[Text shown Boundary: Start]

After a year of being unemployed, I eventually got a part time minimum wage retail job, sold my house in a short sale (I was just barely under water (less than 2k) but only because of the very depressed market) and I moved in with my niece while I struggled to get myself and my finances back in order, eventually getting a full time job but at less than half the income I previously made.

For a time after getting back to work, I sent some money to my creditors but since it was much less than the minimum they expected, it only increased the level of harassment that not extended to calling me and my place of work but also calling and harassing my relatives and friends and former employers – again, some things that were probably illegal but some of they did it anyway.

Then one day I received via certified mail a court notice that I was being served in court seeking a judgment against me by one of my creditors. The very next thing I did was contact a lawyer; he answered the judgment on my behalf and then we (I) file bankruptcy. Next I received a certified letter from the IRS saying they were going to levy my wages because when I filed my taxes and remitted a payment, the payment didn‘t fully cover my liability. The next thing I did was make an appointment at the local IRS office.

Bankruptcy was the very last thing I ever wanted to do and I still feel rather sick about it today as it was my intention, after getting back on my feet, to pay off all my debt. And bankruptcy wasn’t something I could really afford to do at the time; it cost me about $ 1,200. I used the small amount of money I had put aside to buy a used car and a move into a modest apartment and out of my niece’s house in order to pay for the bankruptcy and court costs.

[Text shown Boundary: End]

• _What to do_:
**A.** Reproduce the passage of the bankruptcy account from "After a year" up to and including "did it anyway.".
**B.** According to the bankruptcy account, how much did filing for bankruptcy cost?
**C.** Pick up the account of unemployment and bankruptcy after its final sentence and carry it forward.

[Provided material Boundary: Start]

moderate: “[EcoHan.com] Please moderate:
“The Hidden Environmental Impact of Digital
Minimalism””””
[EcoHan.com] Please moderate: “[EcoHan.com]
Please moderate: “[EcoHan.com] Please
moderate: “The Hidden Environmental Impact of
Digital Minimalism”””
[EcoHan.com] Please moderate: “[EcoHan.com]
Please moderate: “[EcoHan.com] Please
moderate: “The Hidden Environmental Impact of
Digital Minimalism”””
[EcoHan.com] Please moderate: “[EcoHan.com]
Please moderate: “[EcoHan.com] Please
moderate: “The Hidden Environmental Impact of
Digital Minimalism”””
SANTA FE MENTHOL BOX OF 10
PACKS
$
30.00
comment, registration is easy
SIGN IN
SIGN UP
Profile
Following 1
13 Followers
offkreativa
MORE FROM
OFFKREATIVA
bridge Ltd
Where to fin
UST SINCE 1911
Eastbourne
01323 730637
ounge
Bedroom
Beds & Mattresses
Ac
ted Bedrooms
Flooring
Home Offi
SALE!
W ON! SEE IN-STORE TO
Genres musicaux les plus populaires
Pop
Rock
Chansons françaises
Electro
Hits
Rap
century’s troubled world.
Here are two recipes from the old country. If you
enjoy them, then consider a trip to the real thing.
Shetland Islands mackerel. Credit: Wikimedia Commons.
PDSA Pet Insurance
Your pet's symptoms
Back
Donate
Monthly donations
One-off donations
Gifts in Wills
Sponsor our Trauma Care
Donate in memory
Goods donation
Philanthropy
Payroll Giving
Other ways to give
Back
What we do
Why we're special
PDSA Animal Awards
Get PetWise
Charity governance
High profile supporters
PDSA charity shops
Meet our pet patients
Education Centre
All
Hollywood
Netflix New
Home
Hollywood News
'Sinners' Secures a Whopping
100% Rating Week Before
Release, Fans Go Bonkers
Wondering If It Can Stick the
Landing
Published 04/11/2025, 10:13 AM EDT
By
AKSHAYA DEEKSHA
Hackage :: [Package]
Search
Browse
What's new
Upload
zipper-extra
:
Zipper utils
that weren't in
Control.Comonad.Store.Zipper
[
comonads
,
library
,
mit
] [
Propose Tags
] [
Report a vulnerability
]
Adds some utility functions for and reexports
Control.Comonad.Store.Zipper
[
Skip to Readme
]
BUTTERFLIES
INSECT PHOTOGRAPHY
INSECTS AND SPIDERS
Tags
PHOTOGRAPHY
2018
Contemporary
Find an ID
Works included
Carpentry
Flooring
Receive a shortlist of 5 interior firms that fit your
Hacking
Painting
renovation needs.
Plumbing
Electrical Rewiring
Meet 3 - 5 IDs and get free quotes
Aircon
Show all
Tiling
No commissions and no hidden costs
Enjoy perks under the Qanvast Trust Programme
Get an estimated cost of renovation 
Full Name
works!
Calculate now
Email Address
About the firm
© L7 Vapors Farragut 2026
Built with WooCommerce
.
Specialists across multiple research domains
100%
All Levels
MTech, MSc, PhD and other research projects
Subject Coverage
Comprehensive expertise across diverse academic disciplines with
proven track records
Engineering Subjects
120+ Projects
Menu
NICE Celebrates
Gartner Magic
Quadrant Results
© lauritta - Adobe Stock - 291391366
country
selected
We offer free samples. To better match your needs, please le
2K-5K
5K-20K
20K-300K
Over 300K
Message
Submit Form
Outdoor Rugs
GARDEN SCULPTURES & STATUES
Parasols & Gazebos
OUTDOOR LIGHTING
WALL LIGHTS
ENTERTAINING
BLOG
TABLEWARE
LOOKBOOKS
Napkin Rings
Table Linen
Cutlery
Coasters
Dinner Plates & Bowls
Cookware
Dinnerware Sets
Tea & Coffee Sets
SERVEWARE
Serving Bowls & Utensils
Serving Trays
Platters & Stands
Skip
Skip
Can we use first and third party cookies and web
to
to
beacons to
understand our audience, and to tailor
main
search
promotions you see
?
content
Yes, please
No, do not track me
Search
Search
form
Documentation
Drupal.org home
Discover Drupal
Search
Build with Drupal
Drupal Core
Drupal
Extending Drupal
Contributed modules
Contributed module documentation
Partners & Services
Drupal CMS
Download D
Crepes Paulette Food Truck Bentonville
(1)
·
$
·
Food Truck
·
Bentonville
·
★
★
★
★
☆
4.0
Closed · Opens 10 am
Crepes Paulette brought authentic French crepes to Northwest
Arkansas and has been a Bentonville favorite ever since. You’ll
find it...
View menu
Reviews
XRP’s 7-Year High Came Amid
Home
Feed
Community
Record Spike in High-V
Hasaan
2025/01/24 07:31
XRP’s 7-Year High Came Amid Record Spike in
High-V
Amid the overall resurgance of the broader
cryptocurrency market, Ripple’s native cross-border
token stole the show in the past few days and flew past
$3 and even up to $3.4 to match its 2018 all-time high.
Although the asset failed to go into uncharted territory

[Provided material Boundary: End]

• _Solved problems_:
**A.**
After a year of being unemployed, I eventually got a part time minimum wage retail job, sold my house in a short sale (I was just barely under water (less than 2k) but only because of the very depressed market) and I moved in with my niece while I struggled to get myself and my finances back in order, eventually getting a full time job but at less than half the income I previously made.

For a time after getting back to work, I sent some money to my creditors but since it was much less than the minimum they expected, it only increased the level of harassment that not extended to calling me and my place of work but also calling and harassing my relatives and friends and former employers – again, some things that were probably illegal but some of they did it anyway.

**B.** It cost about $1,200.

**C.**
But the bottom line is that while you may ignore harassing phone calls and letters from creditors; and I certainly got to the point where it was completely futile explaining over and over again that I didn’t have the money to pay what they wanted me to pay and was tired of hearing the verbal abuse that some resorted to; you just don’t ignore official court orders or official notices from the IRS. The bankruptcy gave me a clean start; one I hope and never intend to have to go through again, and I worked out a payment plan with the IRS to avoid a payroll garnishment- and I diligently make payments every month – something I will do for several more years. Surprisingly the IRS was and has been so far, pretty good and fair to deal with once I negotiated with them.

If you can reasonably work something out with a creditor, you should; if you can’t and they are completely unreasonable, I can understand ignoring them, but when you get an official court summons, that’s something you just don’t ignore - ever – even if you think the debt is not yours or is an illegitimate claim.

Not paying a debt to a creditor, legitimate or not, will not land you in jail. Not answering a court summons to appear in court or answer the summons however will.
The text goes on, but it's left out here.